35. B Ö L Ü M

14.5K 480 15
                                    

"Verda aç şu kapıyı! Bağırtma beni!" Kapının diğer tarafında konuşan Bars'a görmeyeceğini bildiğim halde gözlerimi devirdim. Sinirle dudaklarımı dişlerken arada avluya bakıp birileri var mı diye bakıyordum.

Bars kısa süre sessiz kalınca kapıyı açtım. Sinirle bana bakıyordu. Üstelik sinirli olması gereken ben olmama rağmen. Odaya girip ardından kapıyı sertçe kapattı.

"Bazen sabrımı çok zorluyorsun!" Dedi.

"Ama en azında yemekte ki rezalet şeye vesile olmuyorum." Deyip kollarımı göğsüme bağladım. Yüzüme bakmadan üstünü değiştirmeye başladı.

Bars'ta uzun süredir bi tuhaflık fark ediyorum.

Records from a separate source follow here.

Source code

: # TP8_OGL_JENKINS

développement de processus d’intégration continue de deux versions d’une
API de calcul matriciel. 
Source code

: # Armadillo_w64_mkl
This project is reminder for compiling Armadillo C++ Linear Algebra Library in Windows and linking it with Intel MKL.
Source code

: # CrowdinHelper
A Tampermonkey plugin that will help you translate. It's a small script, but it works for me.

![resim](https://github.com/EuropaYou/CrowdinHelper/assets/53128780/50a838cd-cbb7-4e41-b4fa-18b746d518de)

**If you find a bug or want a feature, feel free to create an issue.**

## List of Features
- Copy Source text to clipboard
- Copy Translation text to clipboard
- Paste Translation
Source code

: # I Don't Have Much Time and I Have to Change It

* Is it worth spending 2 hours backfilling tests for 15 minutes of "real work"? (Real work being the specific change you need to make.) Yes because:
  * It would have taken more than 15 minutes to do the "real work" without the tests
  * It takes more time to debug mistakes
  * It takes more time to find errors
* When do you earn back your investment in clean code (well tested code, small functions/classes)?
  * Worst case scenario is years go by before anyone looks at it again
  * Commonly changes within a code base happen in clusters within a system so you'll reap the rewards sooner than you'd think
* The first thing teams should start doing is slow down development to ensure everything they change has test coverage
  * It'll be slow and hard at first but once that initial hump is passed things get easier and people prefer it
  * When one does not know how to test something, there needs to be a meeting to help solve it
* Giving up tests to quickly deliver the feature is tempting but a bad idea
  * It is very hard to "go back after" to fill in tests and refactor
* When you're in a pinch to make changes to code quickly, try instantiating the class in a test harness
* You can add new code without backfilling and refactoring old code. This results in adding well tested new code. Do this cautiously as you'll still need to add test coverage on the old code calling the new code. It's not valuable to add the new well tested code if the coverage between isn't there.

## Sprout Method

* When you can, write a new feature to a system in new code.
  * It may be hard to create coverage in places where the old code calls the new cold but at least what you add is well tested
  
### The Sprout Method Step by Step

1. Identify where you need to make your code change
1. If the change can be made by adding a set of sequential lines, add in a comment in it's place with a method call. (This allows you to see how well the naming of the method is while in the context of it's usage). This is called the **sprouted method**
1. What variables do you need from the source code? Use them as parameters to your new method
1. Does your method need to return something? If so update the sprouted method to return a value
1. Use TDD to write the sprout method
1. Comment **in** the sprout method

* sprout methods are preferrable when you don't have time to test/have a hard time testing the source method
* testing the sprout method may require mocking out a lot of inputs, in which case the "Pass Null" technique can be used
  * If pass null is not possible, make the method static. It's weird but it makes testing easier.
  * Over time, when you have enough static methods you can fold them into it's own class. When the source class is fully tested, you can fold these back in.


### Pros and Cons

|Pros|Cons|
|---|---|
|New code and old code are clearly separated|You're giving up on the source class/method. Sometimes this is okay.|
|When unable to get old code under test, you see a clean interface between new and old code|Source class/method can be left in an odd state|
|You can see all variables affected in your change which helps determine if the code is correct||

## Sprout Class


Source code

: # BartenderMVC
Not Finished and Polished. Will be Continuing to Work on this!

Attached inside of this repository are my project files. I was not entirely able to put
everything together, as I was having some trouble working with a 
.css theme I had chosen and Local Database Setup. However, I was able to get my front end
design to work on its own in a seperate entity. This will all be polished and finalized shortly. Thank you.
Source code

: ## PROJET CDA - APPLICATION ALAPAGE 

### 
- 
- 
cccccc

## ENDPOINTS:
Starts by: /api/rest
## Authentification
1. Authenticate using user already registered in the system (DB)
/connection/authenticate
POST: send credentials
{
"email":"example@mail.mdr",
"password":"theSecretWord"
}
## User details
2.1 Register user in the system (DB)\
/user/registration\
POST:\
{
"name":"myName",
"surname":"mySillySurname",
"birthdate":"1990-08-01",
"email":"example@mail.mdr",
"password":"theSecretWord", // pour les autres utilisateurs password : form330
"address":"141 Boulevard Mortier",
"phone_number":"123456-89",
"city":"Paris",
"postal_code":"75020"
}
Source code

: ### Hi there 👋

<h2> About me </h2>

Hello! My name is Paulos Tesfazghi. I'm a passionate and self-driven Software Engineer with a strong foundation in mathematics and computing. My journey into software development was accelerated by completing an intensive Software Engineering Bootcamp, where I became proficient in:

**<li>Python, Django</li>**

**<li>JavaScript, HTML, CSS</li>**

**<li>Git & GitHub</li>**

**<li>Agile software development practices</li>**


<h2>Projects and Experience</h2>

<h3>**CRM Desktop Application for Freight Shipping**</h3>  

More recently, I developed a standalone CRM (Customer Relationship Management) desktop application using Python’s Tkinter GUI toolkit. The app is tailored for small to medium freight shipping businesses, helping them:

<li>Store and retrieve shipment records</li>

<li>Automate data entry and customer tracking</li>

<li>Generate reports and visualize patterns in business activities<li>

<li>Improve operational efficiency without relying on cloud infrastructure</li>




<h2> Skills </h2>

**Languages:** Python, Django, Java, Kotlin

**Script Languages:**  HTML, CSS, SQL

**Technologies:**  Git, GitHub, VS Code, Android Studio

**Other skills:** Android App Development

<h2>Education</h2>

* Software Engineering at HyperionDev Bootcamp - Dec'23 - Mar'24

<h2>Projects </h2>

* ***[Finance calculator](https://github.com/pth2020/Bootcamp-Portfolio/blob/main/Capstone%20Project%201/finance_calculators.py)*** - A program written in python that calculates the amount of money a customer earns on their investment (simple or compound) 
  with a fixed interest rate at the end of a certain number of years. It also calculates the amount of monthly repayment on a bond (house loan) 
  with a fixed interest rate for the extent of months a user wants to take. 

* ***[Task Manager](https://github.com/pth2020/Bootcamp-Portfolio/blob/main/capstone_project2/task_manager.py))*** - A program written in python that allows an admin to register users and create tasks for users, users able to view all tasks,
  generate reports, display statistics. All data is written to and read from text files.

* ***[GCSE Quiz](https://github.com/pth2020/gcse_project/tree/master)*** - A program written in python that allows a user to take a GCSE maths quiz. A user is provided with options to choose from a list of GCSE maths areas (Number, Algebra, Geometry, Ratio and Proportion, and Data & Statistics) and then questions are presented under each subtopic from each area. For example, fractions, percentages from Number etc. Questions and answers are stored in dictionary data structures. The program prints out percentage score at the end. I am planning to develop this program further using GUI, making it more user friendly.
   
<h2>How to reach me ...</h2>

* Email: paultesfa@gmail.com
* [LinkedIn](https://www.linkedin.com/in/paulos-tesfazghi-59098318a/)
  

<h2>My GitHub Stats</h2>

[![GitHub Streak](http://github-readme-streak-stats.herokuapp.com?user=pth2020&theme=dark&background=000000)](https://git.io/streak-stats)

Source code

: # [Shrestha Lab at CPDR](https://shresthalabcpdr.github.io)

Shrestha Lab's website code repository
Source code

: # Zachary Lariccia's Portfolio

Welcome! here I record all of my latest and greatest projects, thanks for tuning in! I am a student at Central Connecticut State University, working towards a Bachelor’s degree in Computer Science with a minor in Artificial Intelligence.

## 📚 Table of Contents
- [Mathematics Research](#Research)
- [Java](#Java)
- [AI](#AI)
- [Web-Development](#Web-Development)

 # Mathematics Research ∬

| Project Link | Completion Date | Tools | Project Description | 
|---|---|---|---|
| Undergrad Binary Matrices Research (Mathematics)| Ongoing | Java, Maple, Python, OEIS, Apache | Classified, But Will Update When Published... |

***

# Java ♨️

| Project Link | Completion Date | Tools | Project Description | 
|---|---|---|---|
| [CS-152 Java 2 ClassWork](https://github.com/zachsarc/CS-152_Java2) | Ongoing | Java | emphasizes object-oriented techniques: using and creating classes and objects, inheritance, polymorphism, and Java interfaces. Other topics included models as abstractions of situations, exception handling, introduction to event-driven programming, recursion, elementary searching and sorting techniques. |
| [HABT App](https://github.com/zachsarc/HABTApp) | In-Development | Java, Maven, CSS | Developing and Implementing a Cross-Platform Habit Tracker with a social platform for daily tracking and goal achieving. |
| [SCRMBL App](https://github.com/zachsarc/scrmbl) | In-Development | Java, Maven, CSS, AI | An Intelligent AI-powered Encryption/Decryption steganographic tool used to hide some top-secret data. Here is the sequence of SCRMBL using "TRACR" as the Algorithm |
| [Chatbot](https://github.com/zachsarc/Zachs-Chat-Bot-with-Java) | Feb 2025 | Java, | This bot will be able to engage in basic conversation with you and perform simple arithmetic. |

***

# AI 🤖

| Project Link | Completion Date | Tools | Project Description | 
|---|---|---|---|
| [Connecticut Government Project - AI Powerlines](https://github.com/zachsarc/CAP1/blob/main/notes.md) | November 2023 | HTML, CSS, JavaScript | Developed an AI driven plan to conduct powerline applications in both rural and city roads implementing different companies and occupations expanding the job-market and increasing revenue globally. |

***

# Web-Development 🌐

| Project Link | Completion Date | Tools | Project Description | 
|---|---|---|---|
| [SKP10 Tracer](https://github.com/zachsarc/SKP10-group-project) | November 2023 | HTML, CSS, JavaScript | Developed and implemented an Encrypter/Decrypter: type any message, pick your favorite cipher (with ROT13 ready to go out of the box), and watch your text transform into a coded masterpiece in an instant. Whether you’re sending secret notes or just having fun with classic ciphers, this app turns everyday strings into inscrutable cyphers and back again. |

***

Eski Bars geri gelmiş gibi. Umursamaz, sinirli, göz ardı eden. Bunları anlamam sinirimi söndürdü.

"Bars bir şeyler mi oluyor?" Dedim. Bars bana baktı.

"Ne gibi?"

"Bilmiyorum. Mesela bu telefon." Deyip Bars'ın birkaç gün önce elime verdiği telefonu salladım.

"Telefonu verdin ama arama hariç bütün uygulamalara şifre koymuşsun. Neden böyle bir şey yaptın?"

"Bu odaya ilk girdiğinde bir kural vardı. Telefon yasaktı. Ben yine de sana ayrıcalık tanıdım." Dedi. Şaşkınlıkla kaşlarım havalandı.

"Sanki. Sanki eskisi gibi oluyor her şey." Dedim sakin bir şekilde. Bars hiçbir şey demeyince

"Beni sevdiğini hissedemiyorum-"

"Verda yeter! Başlama yine!" Deyip hızla doğruldu. Yatağın üstüne fırlattığı ceketi alıp gitti.

Nefes vererek yatağıma oturdum. Bundan sonra böyle mi gidecek yani? Bir insan asla değişmez neden bu tarz bilgileri tecrübe ederek öğreniyorum ki! Çok acı veriyor.. Odanın içinde kendi kendini yerken kapı çaldı. Bars geldiğini düşünerek kapıyı açtığım da Iraz'ı gördüm.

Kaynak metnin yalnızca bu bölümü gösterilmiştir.